**Task to carry out**
Once you reach the line that holds "Mean Humidity, 14: 40 -> 55" in the listing below, output it and every line after it through the line that holds "Min Humidity, 24: 40 -> 54", word for word.

**Source information**
= Beginning of Section =

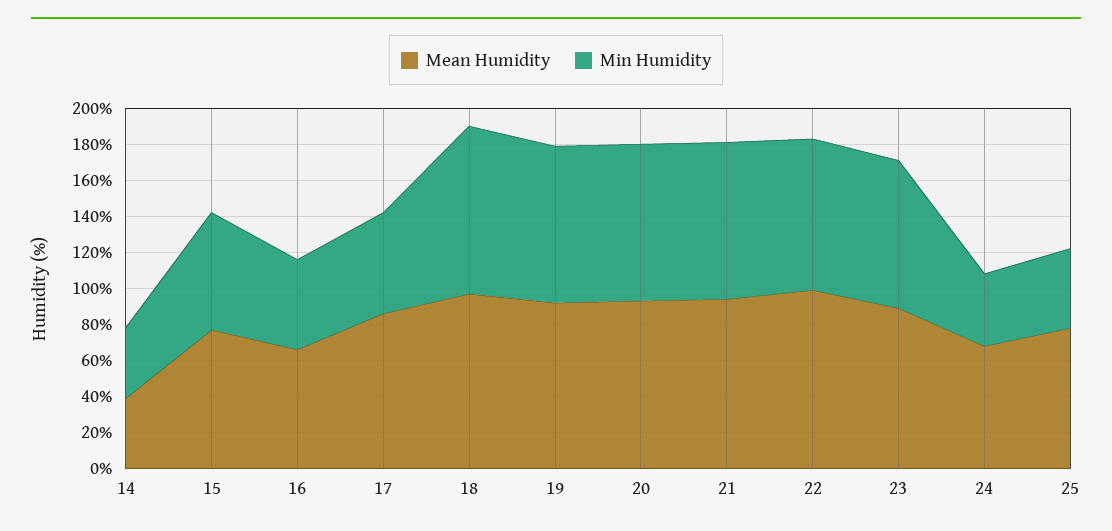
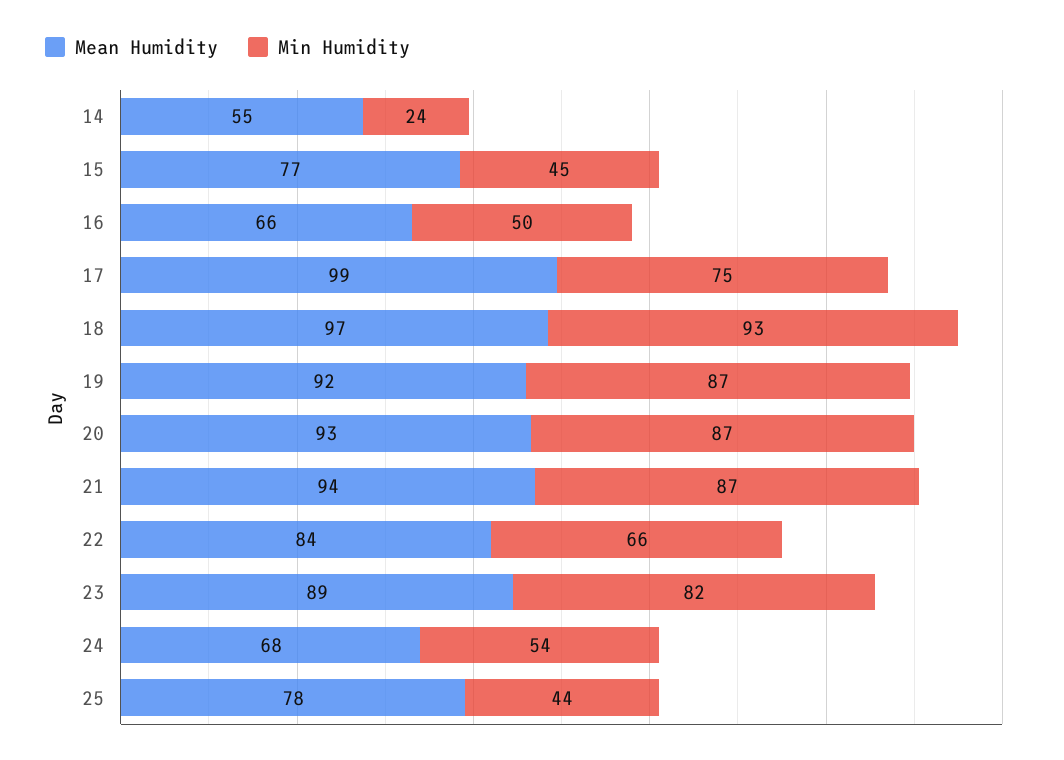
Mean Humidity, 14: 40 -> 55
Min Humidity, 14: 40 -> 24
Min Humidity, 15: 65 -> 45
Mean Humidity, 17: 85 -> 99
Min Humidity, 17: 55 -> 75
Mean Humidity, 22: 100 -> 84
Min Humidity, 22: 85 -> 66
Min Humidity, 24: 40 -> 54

= End of Section =
= Beginning of Section =

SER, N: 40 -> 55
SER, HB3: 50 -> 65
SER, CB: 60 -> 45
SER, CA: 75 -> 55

= End of Section =

**Expected answer**
Mean Humidity, 14: 40 -> 55
Min Humidity, 14: 40 -> 24
Min Humidity, 15: 65 -> 45
Mean Humidity, 17: 85 -> 99
Min Humidity, 17: 55 -> 75
Mean Humidity, 22: 100 -> 84
Min Humidity, 22: 85 -> 66
Min Humidity, 24: 40 -> 54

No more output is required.